TASK INSTRUCTIONS. Reproduce the lines from the line containing "Solana's goal is" up to and including the line containing "By spreading stakes", substituting "validator nodes" for every occurrence of "validators" and leaving all other text unaltered.

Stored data

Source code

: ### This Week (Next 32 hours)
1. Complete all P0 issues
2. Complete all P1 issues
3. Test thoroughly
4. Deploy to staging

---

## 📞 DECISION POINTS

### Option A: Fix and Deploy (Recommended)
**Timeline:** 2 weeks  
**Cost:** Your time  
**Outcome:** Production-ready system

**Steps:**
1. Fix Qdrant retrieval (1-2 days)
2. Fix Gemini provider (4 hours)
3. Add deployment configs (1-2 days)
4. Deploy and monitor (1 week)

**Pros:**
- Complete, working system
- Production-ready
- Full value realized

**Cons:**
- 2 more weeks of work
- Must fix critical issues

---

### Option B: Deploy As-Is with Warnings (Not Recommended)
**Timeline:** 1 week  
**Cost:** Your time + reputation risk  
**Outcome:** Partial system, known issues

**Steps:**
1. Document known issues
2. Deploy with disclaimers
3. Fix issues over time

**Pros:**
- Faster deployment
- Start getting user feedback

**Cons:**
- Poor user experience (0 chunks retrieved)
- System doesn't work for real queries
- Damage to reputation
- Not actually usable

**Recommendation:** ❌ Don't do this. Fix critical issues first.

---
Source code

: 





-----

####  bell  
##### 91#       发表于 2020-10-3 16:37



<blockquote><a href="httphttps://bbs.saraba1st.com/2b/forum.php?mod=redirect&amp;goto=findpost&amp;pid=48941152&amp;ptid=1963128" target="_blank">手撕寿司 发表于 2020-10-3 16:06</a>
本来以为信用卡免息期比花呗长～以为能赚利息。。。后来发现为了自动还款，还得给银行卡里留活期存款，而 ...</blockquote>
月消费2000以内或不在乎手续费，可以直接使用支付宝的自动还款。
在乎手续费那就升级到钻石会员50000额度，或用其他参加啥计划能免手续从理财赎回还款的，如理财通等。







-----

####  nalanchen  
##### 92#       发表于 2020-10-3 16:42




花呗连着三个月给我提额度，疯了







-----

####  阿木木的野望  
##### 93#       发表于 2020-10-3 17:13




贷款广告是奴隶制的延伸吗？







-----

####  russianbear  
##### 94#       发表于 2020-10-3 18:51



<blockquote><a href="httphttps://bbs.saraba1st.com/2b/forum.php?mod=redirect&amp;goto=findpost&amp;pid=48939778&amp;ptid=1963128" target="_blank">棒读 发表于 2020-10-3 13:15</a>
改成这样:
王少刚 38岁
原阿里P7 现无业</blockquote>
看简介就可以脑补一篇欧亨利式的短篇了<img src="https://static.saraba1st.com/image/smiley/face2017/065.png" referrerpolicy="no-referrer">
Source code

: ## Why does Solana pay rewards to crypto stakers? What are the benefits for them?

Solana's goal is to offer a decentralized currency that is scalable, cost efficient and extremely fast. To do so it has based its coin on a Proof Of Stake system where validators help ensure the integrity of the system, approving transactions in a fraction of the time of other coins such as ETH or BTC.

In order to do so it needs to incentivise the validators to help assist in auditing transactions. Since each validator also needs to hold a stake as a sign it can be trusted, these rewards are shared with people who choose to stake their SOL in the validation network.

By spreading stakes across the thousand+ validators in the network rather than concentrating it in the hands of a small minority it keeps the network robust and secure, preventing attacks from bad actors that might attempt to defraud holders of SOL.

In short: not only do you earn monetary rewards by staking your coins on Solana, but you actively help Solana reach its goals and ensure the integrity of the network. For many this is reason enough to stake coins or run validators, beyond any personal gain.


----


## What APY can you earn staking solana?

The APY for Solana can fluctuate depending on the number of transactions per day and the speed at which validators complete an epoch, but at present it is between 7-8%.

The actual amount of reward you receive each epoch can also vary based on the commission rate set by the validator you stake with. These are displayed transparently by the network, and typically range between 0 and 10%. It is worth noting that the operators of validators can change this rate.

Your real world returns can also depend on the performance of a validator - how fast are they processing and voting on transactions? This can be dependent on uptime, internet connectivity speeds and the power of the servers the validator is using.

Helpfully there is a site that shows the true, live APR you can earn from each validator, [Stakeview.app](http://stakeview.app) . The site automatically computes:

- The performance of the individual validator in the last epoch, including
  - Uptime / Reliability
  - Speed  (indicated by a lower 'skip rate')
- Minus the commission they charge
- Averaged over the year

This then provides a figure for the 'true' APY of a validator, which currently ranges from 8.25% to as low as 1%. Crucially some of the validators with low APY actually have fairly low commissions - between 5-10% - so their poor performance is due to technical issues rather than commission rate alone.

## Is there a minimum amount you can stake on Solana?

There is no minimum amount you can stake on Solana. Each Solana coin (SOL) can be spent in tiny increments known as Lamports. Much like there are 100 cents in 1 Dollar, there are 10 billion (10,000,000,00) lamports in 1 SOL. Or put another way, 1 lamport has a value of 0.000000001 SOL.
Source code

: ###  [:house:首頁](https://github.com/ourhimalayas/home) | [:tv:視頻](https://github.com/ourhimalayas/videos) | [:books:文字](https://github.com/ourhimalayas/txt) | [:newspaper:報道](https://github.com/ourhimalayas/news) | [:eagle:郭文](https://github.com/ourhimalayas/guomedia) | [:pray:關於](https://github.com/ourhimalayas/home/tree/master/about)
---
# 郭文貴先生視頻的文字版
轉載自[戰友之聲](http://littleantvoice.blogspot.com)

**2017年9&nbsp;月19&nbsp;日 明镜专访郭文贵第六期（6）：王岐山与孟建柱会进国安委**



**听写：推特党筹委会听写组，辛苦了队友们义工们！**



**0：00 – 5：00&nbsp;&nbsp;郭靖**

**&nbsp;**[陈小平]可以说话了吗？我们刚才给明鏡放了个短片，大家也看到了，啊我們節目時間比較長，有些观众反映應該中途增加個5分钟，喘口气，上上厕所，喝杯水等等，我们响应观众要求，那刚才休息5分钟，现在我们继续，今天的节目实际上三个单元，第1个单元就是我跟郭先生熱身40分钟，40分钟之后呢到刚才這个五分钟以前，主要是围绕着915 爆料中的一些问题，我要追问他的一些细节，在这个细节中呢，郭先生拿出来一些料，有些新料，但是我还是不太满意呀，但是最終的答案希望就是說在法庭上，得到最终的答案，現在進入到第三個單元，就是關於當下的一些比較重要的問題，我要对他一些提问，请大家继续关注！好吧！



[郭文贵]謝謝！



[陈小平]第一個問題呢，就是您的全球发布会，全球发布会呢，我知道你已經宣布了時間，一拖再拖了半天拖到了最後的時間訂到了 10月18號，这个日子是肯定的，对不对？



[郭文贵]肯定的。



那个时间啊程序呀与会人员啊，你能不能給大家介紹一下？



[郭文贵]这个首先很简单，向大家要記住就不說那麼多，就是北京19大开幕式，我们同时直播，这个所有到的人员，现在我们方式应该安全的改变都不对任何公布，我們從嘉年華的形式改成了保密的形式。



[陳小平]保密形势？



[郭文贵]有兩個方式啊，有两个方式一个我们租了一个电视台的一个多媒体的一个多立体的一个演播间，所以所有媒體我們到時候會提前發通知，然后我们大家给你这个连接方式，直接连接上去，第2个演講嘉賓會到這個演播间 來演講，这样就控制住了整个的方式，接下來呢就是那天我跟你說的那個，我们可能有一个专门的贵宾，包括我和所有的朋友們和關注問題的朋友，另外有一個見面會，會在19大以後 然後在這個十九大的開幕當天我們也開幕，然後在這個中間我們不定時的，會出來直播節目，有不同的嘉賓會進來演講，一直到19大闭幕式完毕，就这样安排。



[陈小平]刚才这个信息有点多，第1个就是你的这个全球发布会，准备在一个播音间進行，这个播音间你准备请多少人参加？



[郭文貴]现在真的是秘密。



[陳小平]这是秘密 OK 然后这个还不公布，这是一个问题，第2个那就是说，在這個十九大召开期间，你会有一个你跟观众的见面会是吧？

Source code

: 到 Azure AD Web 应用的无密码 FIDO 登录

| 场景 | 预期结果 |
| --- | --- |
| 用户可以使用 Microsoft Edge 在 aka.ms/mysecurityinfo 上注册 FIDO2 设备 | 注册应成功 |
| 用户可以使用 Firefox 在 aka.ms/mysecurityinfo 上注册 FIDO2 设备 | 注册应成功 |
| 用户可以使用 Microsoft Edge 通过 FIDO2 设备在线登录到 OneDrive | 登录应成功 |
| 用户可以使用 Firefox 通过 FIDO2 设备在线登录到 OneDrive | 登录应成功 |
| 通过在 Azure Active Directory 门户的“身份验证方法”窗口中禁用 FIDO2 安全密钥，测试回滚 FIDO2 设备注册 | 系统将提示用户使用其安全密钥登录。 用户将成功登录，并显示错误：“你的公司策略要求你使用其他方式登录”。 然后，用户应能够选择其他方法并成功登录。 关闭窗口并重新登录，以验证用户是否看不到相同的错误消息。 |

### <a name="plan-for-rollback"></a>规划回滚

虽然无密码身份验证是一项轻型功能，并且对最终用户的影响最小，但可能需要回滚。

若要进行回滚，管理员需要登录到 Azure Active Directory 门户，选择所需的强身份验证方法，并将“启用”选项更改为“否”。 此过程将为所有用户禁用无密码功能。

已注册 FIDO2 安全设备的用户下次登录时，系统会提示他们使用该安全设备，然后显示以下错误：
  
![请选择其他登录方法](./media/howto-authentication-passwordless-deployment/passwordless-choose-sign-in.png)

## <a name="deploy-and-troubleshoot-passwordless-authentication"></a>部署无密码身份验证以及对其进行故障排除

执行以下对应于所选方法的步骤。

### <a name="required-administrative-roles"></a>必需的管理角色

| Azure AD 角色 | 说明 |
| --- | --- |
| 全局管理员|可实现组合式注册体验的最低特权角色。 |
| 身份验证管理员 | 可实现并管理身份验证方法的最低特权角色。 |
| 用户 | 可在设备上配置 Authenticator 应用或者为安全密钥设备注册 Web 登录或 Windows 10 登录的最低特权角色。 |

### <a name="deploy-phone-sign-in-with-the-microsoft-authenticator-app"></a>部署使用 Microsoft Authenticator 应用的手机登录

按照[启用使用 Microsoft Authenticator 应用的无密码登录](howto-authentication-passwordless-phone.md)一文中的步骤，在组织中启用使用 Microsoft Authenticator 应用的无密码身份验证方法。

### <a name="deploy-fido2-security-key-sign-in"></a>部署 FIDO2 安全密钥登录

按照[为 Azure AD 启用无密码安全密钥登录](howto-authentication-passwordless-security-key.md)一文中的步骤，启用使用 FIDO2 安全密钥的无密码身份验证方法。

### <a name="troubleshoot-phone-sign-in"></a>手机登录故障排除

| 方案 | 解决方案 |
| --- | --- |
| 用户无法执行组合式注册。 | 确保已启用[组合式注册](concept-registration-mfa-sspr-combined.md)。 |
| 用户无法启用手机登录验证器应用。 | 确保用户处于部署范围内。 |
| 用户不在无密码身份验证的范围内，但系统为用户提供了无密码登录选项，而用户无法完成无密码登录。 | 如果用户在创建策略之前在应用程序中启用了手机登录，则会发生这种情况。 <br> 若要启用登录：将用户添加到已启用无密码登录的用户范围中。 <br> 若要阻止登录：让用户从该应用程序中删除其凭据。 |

COMPLETED TASK.
Solana's goal is to offer a decentralized currency that is scalable, cost efficient and extremely fast. To do so it has based its coin on a Proof Of Stake system where validator nodes help ensure the integrity of the system, approving transactions in a fraction of the time of other coins such as ETH or BTC.

In order to do so it needs to incentivise the validator nodes to help assist in auditing transactions. Since each validator also needs to hold a stake as a sign it can be trusted, these rewards are shared with people who choose to stake their SOL in the validation network.

By spreading stakes across the thousand+ validator nodes in the network rather than concentrating it in the hands of a small minority it keeps the network robust and secure, preventing attacks from bad actors that might attempt to defraud holders of SOL.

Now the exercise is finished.